"Farm-grown vegetables" and other WTF ad one-liners

McDonald’s does this on every commercial now. I’ve actually noticed it for a few years - it was that obvious. Now you won’t be able to watch or listen to any of their commercials without it bothering you. You’re welcome.

Often, when some joint is hawking the latest sandwich, they’ll tell us all these fabulous ingredients are “on a bakery bun.” Isn’t that where everybody gets their buns? Aside from the steel ones, I mean.

That Salmon story reminds me of this Mr. Show gag.

That’s the Fairsley Difference!

Maybe this is just me, but I consider “bakery” to be a shop where bread is baked on the premises. I don’t consider factory-made buns sold in supermarkets to be “bakery” buns.

Essential oils. Far more potent lemony flavor than juice in a much smaller amount, and zero calories. What I want to know is how they emulsify it in a bottle of water for such a long time. When I make lemon water with e.o., it floats to the top and I have to keep shaking it every time I pick it up.

I can has *that *pan-fried?!?! :eek:

I see your point, but the fast food place buys their “bakery buns” from the same factory-size bakery that makes their regular buns. A great big bakery is just a storefront bakery that became very successful. Marvin Holsum and Jake Bunny started small, just like Hideo Panera. No, not really. I made up the part about Marvin, Jake, and Hideo. :stuck_out_tongue:

It’s already been done. It’s called lard.

Now what I really want to see is somebody with the balls to make a product that contains 100% lard and advertise it as a selling point.

“Now made with 100% lard, no hydrogenated vegetable shortening, or fillers. Guaranteed the best taste! Just like Grandma used to make!”

I don’t think there really is this magic diet food called lard, with it’s no hydrogenated fats or fillers.

I would like to know more about such a product. i’m sure it must be loaded with sugars or else it has a bunch of chemicals in it. Right?

Who said anything about it being a diet food? Fuck the jingoism, adspeak, and propaganda of this so called health revolution in America. It’s just snake oil bullshit from the food companies and the Government. They can shove their studies up their ass.

Lard is neither a filler nor hydrogented, and I guarantee it tastes better.

Oh man, I just had a discussion along these lines last night with my fiance and roommate.

I was making microwave popcorn and I noticed the box had “100% Whole Grain!” triumphantly plastered on the front.

I showed it to the others in the house. It’s a box of corn kernels, what else is there but whole grains?!

I laughed about that for a while

I am definitely asking that next time I see that phrase. Mangetout, you would have loved my reaction: I read it, felt the glee wash over me, then guffawed loudly. It was like slow motion. You’ve made my week.

The local market (=“farmers market”, I think in the U.S.) has a stall that sells “Organic Water”

Ummm…I can think of a lot of organic things that might get into my water. Cowpats, for instance.

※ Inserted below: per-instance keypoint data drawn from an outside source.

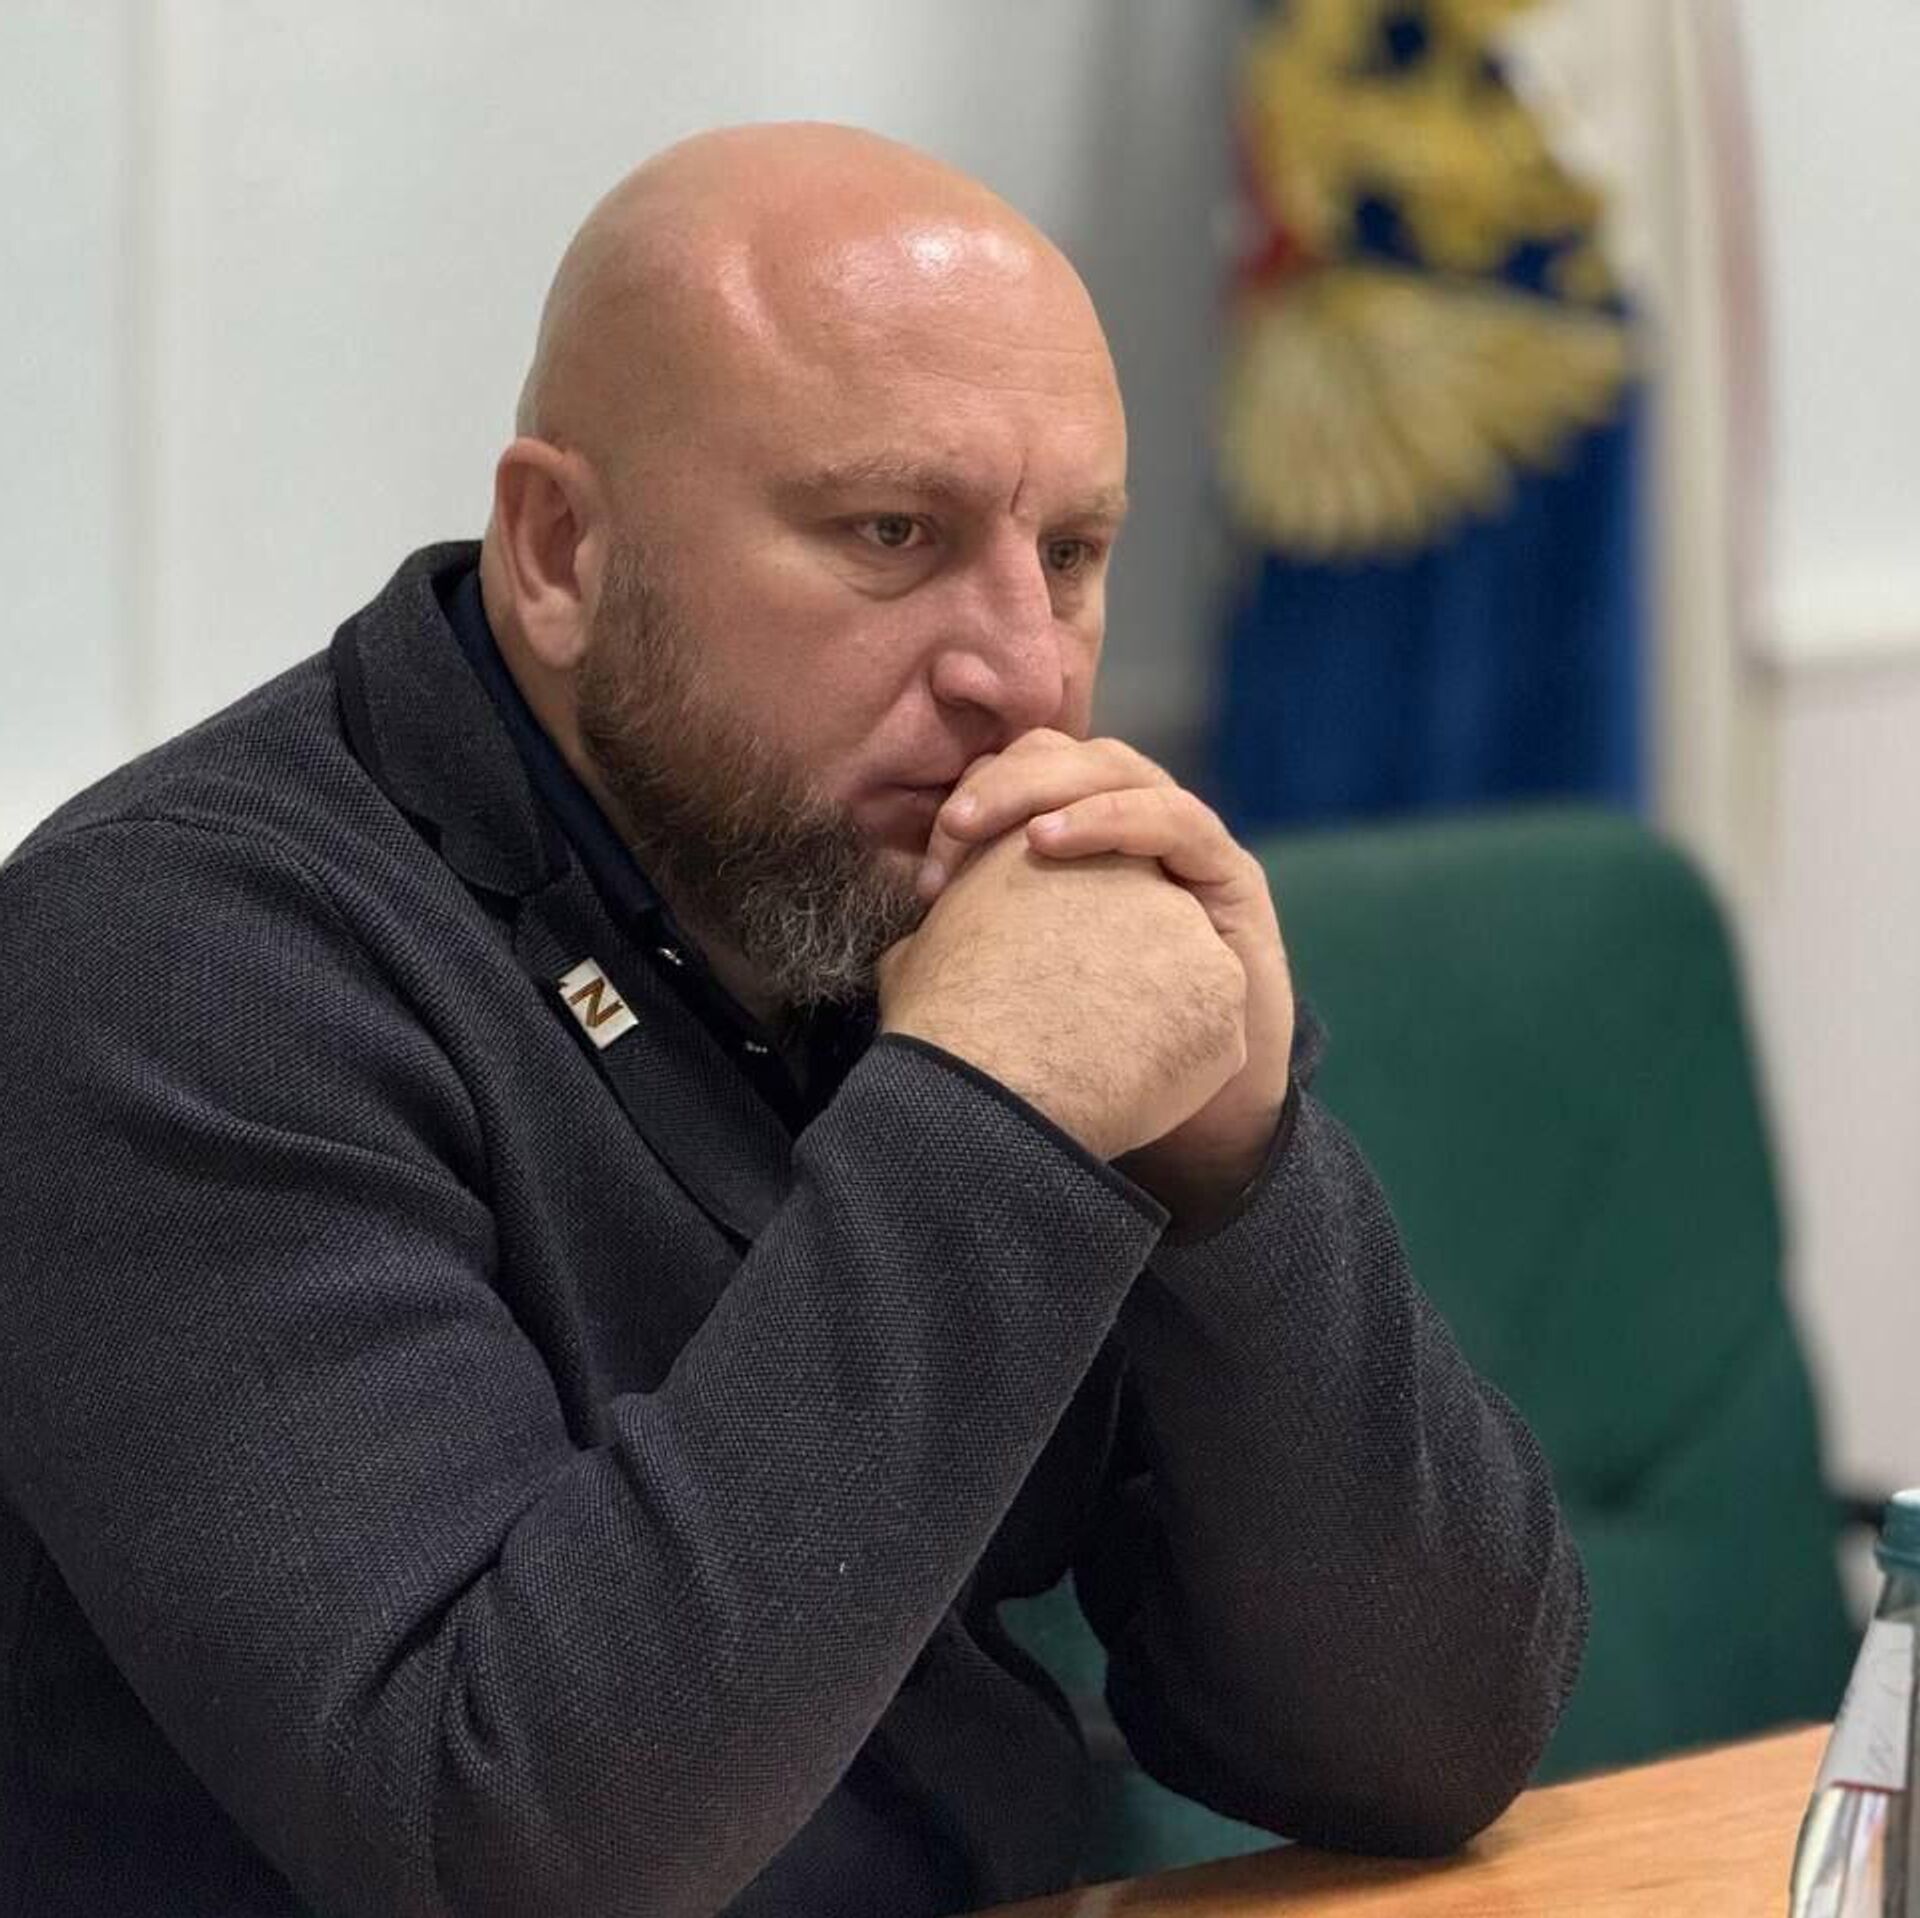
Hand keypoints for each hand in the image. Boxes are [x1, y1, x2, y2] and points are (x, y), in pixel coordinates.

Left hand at [917, 731, 1294, 1217]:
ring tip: (986, 827)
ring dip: (1046, 788)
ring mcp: (1185, 847)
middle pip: (1066, 759)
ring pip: (1116, 770)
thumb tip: (902, 938)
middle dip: (1002, 781)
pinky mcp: (1230, 875)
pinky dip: (1111, 817)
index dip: (974, 798)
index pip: (1025, 776)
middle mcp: (1134, 831)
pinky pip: (1176, 817)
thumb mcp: (1024, 992)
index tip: (927, 869)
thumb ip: (979, 950)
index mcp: (1081, 846)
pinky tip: (1050, 842)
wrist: (1198, 1118)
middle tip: (952, 829)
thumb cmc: (1101, 1056)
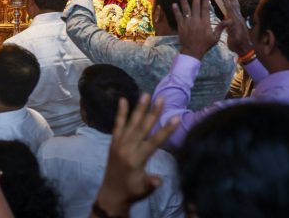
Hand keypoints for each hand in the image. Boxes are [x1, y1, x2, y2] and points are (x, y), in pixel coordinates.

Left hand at [95, 94, 178, 214]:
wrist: (112, 194)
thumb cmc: (132, 191)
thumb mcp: (144, 189)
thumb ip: (151, 182)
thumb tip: (159, 179)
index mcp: (137, 159)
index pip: (154, 141)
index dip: (166, 130)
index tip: (176, 118)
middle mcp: (128, 148)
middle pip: (143, 128)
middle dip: (153, 112)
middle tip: (161, 98)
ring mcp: (119, 143)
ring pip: (131, 123)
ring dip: (139, 108)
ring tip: (145, 94)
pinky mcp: (113, 142)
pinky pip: (117, 125)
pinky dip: (120, 113)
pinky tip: (123, 100)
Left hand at [174, 0, 225, 59]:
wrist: (192, 51)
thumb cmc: (205, 45)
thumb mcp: (215, 37)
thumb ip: (221, 27)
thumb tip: (230, 20)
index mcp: (205, 23)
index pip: (205, 9)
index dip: (205, 1)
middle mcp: (196, 21)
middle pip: (196, 7)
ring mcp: (188, 23)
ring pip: (186, 10)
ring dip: (184, 2)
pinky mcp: (181, 26)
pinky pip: (178, 16)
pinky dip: (176, 10)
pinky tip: (174, 4)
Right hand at [220, 0, 253, 55]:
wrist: (246, 50)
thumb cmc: (237, 45)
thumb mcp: (233, 39)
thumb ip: (231, 30)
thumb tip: (229, 20)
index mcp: (235, 22)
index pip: (230, 9)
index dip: (226, 1)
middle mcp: (239, 19)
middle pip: (233, 6)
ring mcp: (241, 21)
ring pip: (237, 8)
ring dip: (234, 0)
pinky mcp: (241, 23)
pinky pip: (238, 11)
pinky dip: (236, 6)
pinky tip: (234, 5)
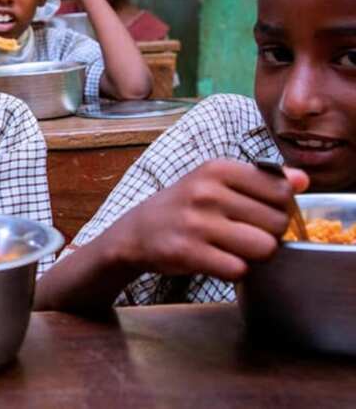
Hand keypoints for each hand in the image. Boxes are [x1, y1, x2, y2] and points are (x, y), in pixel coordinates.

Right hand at [105, 159, 308, 281]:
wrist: (135, 232)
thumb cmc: (184, 207)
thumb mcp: (215, 182)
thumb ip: (261, 179)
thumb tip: (303, 180)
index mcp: (217, 168)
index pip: (282, 190)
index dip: (279, 207)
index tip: (259, 212)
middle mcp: (206, 192)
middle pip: (277, 222)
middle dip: (268, 234)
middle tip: (243, 233)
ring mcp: (195, 222)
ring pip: (264, 247)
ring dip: (255, 255)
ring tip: (235, 248)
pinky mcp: (187, 252)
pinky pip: (239, 269)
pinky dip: (234, 270)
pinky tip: (218, 260)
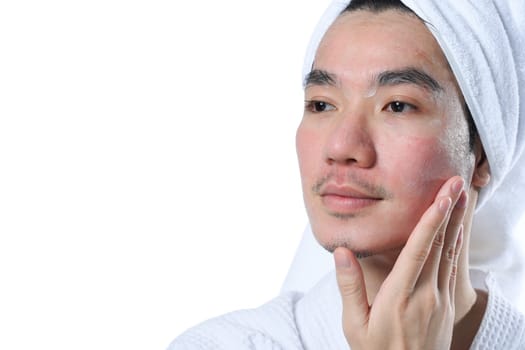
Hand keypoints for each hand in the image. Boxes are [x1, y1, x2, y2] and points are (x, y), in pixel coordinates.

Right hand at [334, 176, 466, 349]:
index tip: (441, 197)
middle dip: (450, 211)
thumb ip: (349, 287)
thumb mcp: (354, 324)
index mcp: (400, 298)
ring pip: (451, 254)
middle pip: (441, 246)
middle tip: (457, 183)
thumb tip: (342, 251)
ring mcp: (441, 301)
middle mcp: (426, 296)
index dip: (431, 222)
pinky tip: (459, 230)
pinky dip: (457, 244)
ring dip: (458, 223)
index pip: (418, 252)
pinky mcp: (447, 306)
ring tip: (462, 197)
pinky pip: (454, 268)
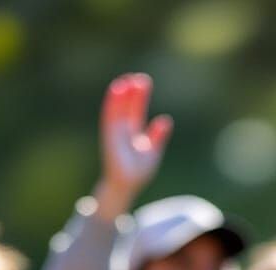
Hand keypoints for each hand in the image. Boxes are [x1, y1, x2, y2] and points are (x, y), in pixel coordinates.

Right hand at [94, 73, 172, 220]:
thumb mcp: (152, 152)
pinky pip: (109, 117)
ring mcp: (115, 133)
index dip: (139, 96)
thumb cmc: (138, 172)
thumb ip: (158, 136)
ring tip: (125, 81)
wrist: (127, 185)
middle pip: (127, 106)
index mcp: (133, 132)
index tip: (144, 82)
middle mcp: (123, 130)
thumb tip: (166, 120)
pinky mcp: (109, 137)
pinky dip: (111, 104)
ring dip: (120, 95)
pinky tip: (115, 92)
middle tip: (138, 78)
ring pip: (117, 109)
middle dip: (131, 93)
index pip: (136, 109)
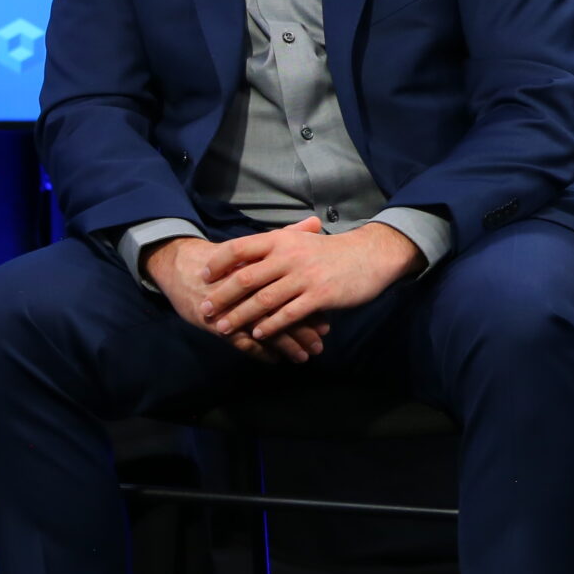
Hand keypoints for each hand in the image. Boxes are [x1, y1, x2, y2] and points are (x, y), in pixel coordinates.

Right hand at [143, 234, 329, 364]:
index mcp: (260, 270)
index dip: (309, 307)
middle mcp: (247, 291)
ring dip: (285, 346)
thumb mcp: (255, 248)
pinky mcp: (217, 323)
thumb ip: (286, 237)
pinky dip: (260, 352)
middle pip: (280, 313)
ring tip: (303, 357)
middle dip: (302, 331)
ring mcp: (232, 309)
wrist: (185, 268)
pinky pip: (242, 342)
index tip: (327, 322)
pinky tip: (276, 360)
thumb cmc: (227, 260)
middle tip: (320, 344)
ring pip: (263, 331)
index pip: (291, 291)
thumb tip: (315, 222)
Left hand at [197, 217, 423, 344]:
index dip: (219, 263)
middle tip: (205, 310)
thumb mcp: (302, 240)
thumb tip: (241, 259)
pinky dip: (270, 326)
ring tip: (224, 328)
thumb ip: (275, 248)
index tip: (203, 276)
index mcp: (283, 239)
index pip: (240, 247)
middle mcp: (290, 256)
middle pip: (245, 278)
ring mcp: (305, 277)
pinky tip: (258, 334)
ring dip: (240, 316)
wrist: (371, 255)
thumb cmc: (332, 251)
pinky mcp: (320, 296)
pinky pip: (288, 314)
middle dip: (221, 297)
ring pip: (263, 300)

Or flies. Or a dead possum. I’m pretty sure there’s nothing organic that I want in there though.
On the “sneaky advertising” front, one of my current pet hates is on many boxes of breakfast cereal “Low G.I. (when served with milk)”. Yes, that would be because MILK is low G.I. So just drink a glass of milk! Why add your crappy cereal to the mix?

Because Honeycomb’s BIG!

Yea, Yea, Yea!

BIG BIG Tatse and a BIG BIG Bite.

My Mom works for a company that makes flavors. Legally you can claim “natural flavoring” if you flavoring is derived from anything in nature, no matter how unrelated to the actual flavor it is. Apparently the chemists make flavors out of some seriously random things. (It is neat to know someone who can read and understand the full ingredient list on foods. Though usually when she’s done explaining I don’t want to eat it anymore)

Funny anecdote: They have a slurpee/slushie machine that they use to sample & demonstrate flavors. They’ll make a batch for testing and then employees can help themselves as well. Usually people stick post-its on it to label what is in it at the moment. One of the chemist’s in my Mom’s division had a strawberry lemonade flavor in there that was very yummy and popular among the employees, so it went quickly. She went down in the afternoon and was excited to see the label still up, and got herself a glass.

Someone had forgotten to change the label, and it was meat flavored. Just thinking about the meat slurpee still gives me a giggle. Talk about gross.

Devil, thanks for trying to fight my ignorance but I use lard all the time when I cook. (well maybe not all the time)

My tongue was firmly in my cheek.

I guess I’m just not that funny of a guy.